# Colloquium 2019-2020

The Colloquium is held on Mondays at 4pm in Deady 208.

### Winter Quarter, 2020

- January 27,
**Marina Guenza** (University of Oregon, Chemistry)

Bridging length scales in molecular liquids
- February 10,
**Ailana Fraser** (UBC)

Extremal eigenvalue problems and minimal surfaces
**Abstract**: When we choose a metric on a manifold we determine the spectrum of the Laplace operator. Thus an eigenvalue may be considered as a functional on the space of metrics. For example the first eigenvalue would be the fundamental vibrational frequency. In some cases the normalized eigenvalues are bounded independent of the metric. In such cases it makes sense to attempt to find critical points in the space of metrics. For surfaces, the critical metrics turn out to be the induced metrics on certain special classes of minimal (mean curvature zero) surfaces in spheres and Euclidean balls. The eigenvalue extremal problem is thus related to other questions arising in the theory of minimal surfaces. We will give an overview of progress that has been made for surfaces with boundary, and in higher dimensions.

- March 2,
**Renate Scheidler** (Calgary)
● ● ● ● ●
■ REQUIRED WORK
**a.** Answer these questions using the colloquium schedule above:
(i) On what day, at what time, and in what room is the Colloquium held?
(ii) Who speaks on January 27, and what is the title of that talk?
(iii) According to the abstract, what would the first eigenvalue be?
**b.** Translate this sentence from the colloquium schedule into Spanish: "Thus an eigenvalue may be considered as a functional on the space of metrics."
● ● ● ● ●
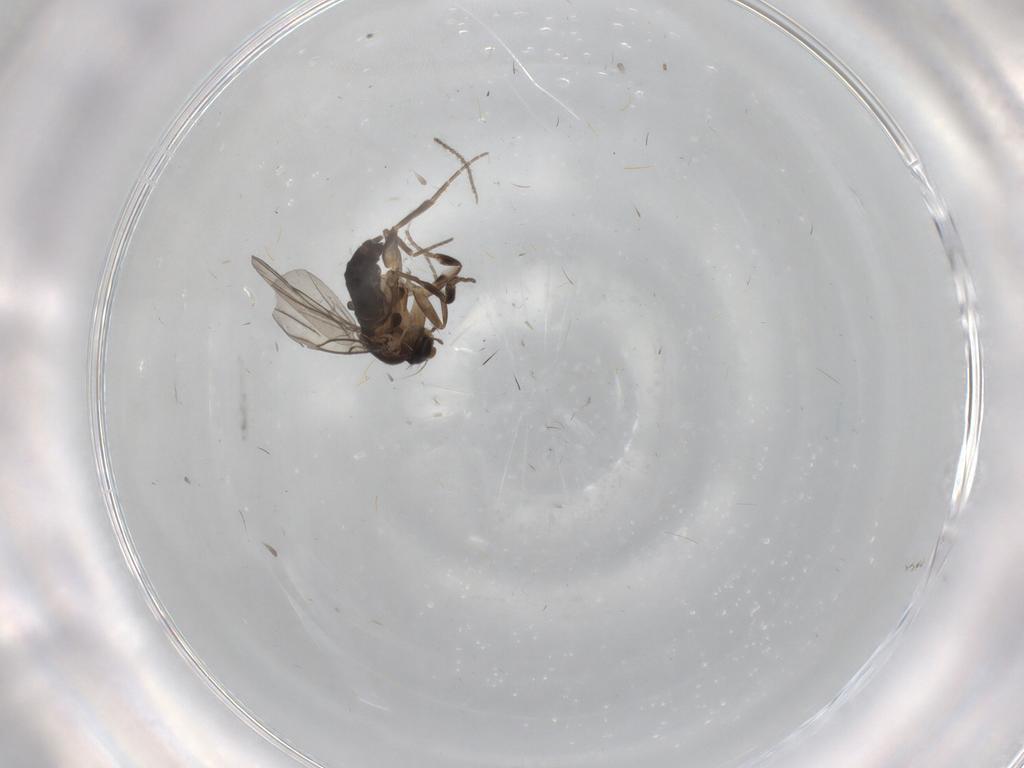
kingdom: Animalia
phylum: Arthropoda
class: Insecta
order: Diptera
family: Phoridae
● ● ● ● ●
■ TASK RESPONSES
**a.**
(i) Mondays at 4pm in Deady 208.
(ii) Marina Guenza, "Bridging length scales in molecular liquids."
(iii) The fundamental vibrational frequency.

**b.** Así, un valor propio puede considerarse como un funcional en el espacio de métricas.